**Consegna**
Estrai le righe di tutte le voci seguenti e ricopiale senza alcuna modifica, tralasciando le immagini.

**Dati estratti**

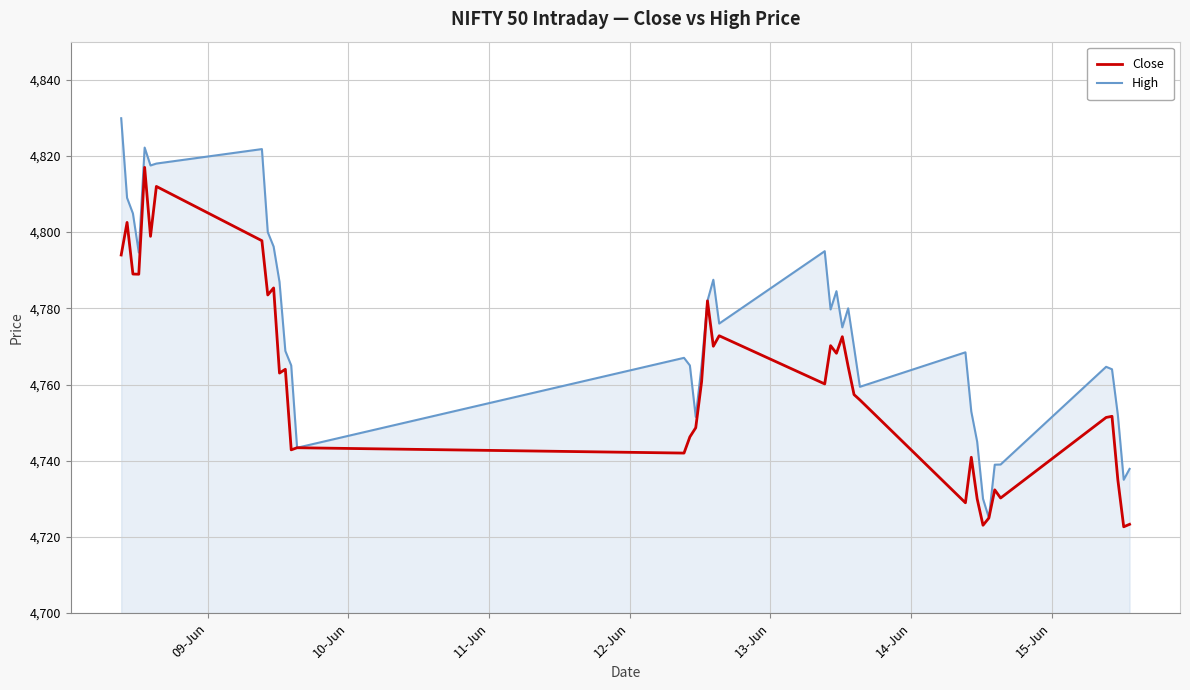

Which series has the largest total across all categories?

High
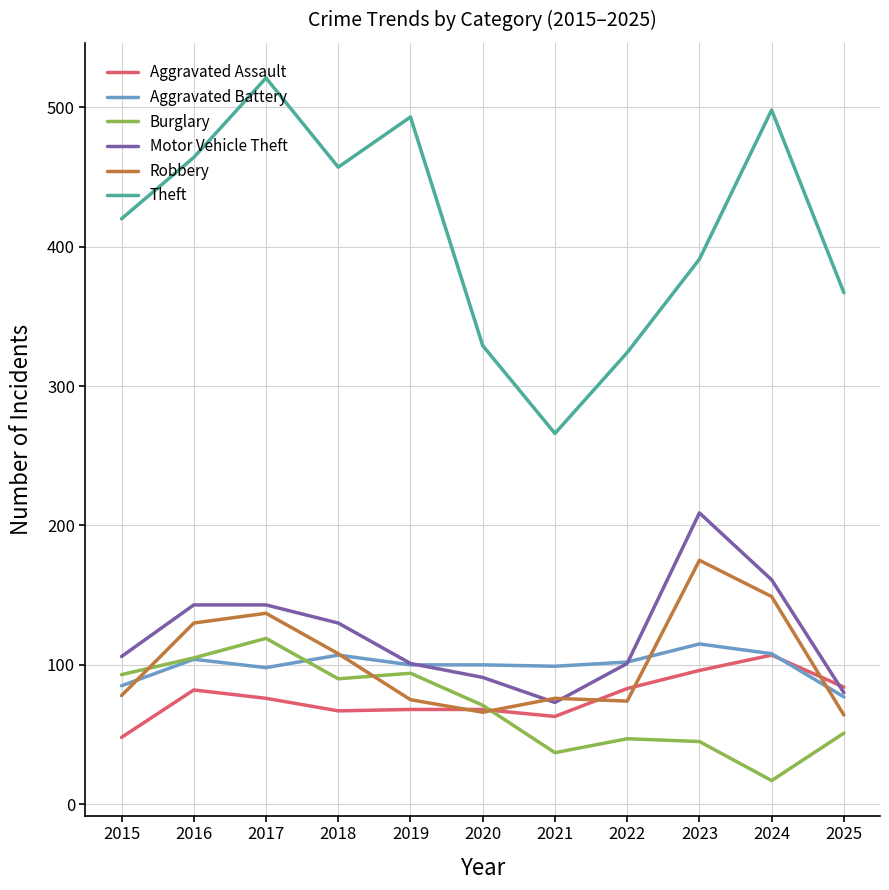

Between 2015 and 2018, which series saw the biggest shift?

Theft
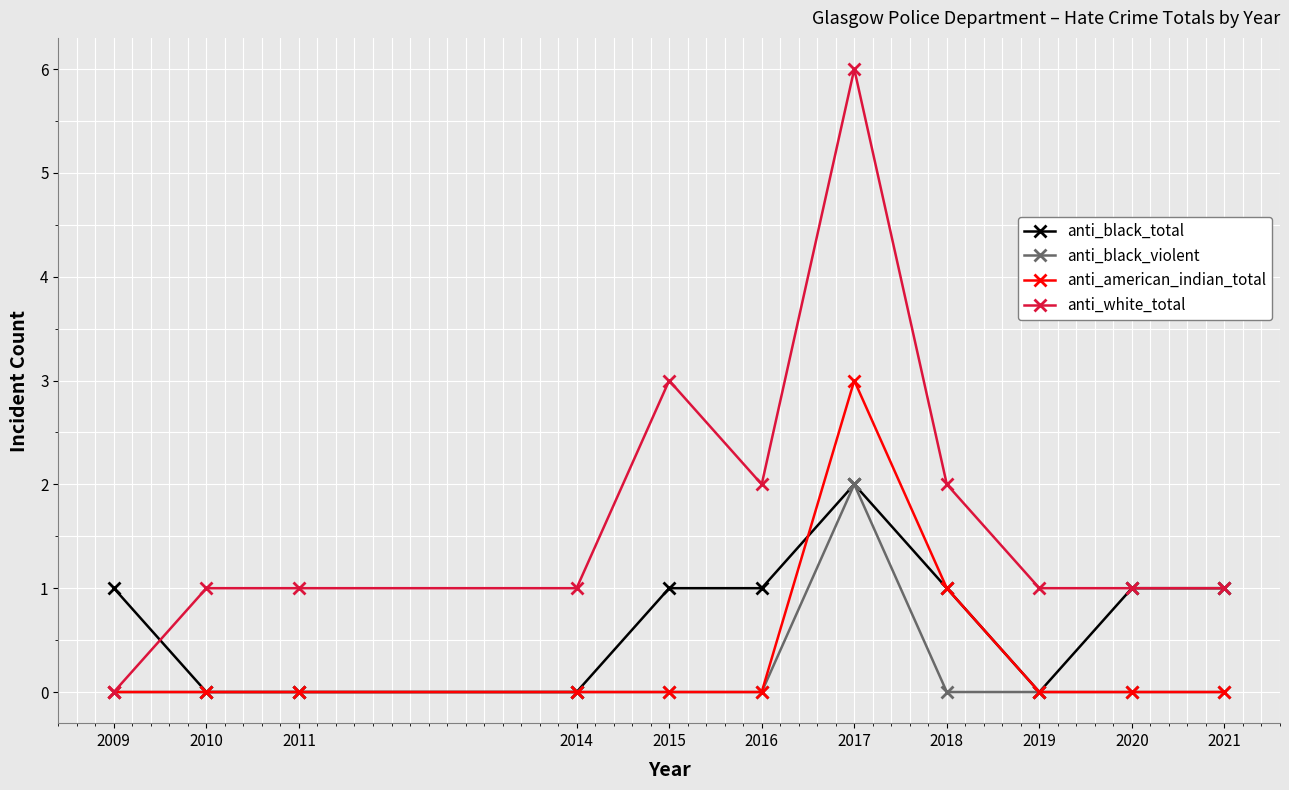

What are all the series names shown in the legend?

anti_black_total, anti_black_violent, anti_american_indian_total, anti_white_total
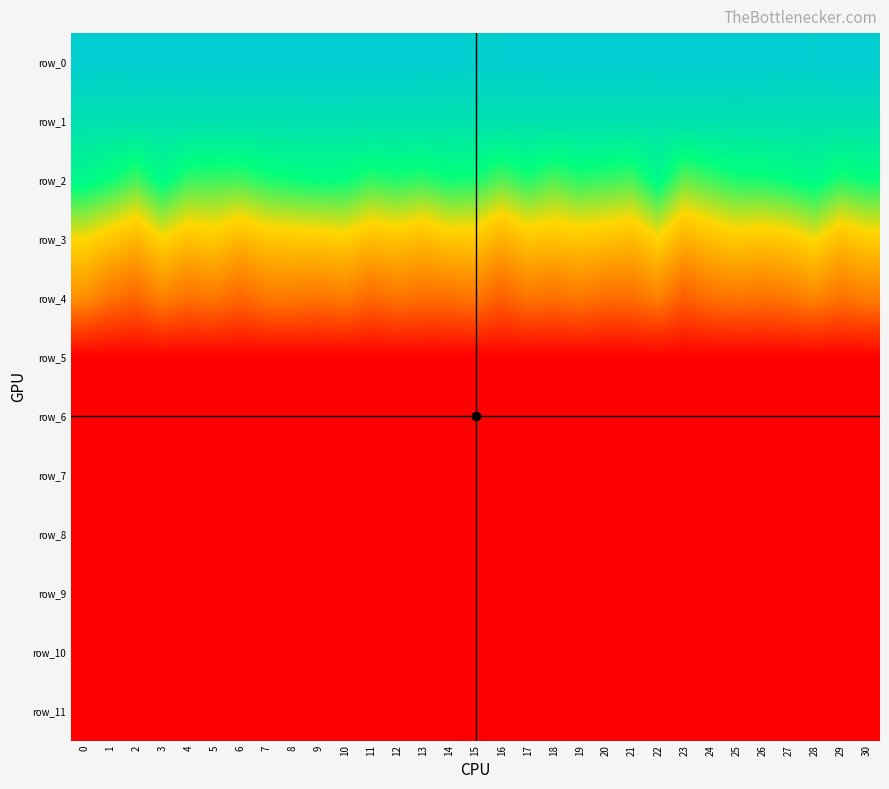

What is the greatest value displayed?

4.6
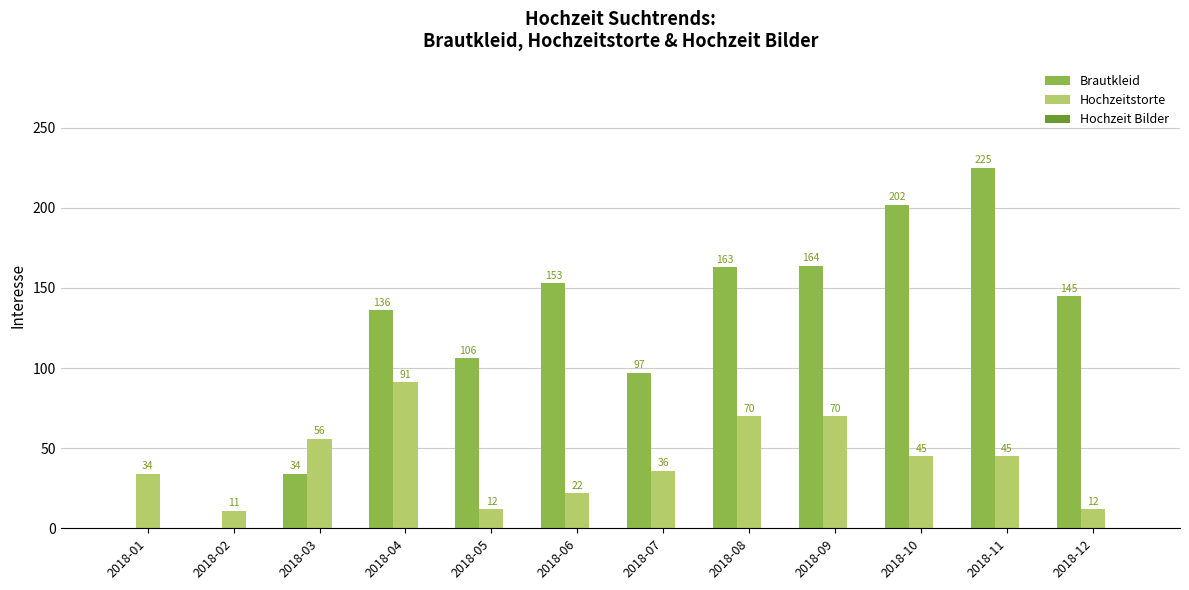

Which series has the largest total across all categories?

Brautkleid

**Risposta**
Which series has the largest total across all categories?

High

Between 2015 and 2018, which series saw the biggest shift?

Theft

What are all the series names shown in the legend?

anti_black_total, anti_black_violent, anti_american_indian_total, anti_white_total

What is the greatest value displayed?

4.6

Which series has the largest total across all categories?

Brautkleid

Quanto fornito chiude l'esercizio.